3. Part 1: Neural Networks.

   1. Multi-Layer Feedforward Neural Networks. Shallow and Deep networks. The training optimization problem: unconstrained non convex optimization.

      •  Necessary optimality conditions: stationary points. Iterative descent methods, stopping conditions.

      •  Gradient method: basics. Backpropagation (BP) algorithm for gradient evaluation.

      • Batch and online (or mini-batch) gradient methods. BP batch version (gradient with constant stepsize): theorem of convergence and choice of the learning rate. BP on-line (mini-batch) version: stochastic/incremental gradient with diminishing stepsize. Basics of convergence.

      •  Momentum term.

      •  Decomposition methods for shallow networks: extreme learning and two blocks decomposition.

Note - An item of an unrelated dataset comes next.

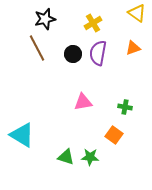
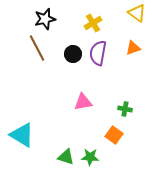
green cross: moved 2 px down
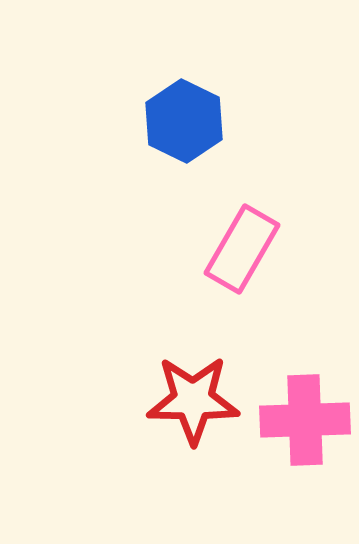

   2.  Radial-Basis function (RBF) networks: regularized and generalized RBF networks. Their use in interpolation and approximation.  Unsupervised selection of center. Supervised selection of  weights and centers: decomposition methods into two blocks and decomposition methods into more blocks. Basic convergence theory of decomposition methods

   3.  Early stopping technique

4. Part 2: Support Vector Machines (Kernel methods)

   1. Hard and Soft Maximum Margin Classifiers using Linear functions.

   2.  The convex constrained optimization problem the soft/hard linear SVM.

   3.  Primal Quadratic Programming: the KKT optimality conditions, feasible and descent iterative methods

   4. • Dual formulation of the primal QP problem. Wolfe duality theory for QP.

   5. KKT conditions.

   6. • Nonlinear SVM or use of Kernel. The dual QP formulation of nonlinear SVM.

   7. • Frank Wolfe method: basics. Decomposition methods: SMO-type algorithms, MVP algorithm, SVMlight, cyclic methods. Convergence theory.

   8. • Multiclass SVM problems: one-against-one and one-against-all.

5. Practical use of learning algorithms.

6. Comparing learning algorithms from the optimization point of view.

7. Comparing learning algorithms from the learning point of view.

Exams: 

The exam will consist in one practical projects and a written exam on the theory (possibly split into two parts, with a mid term exam)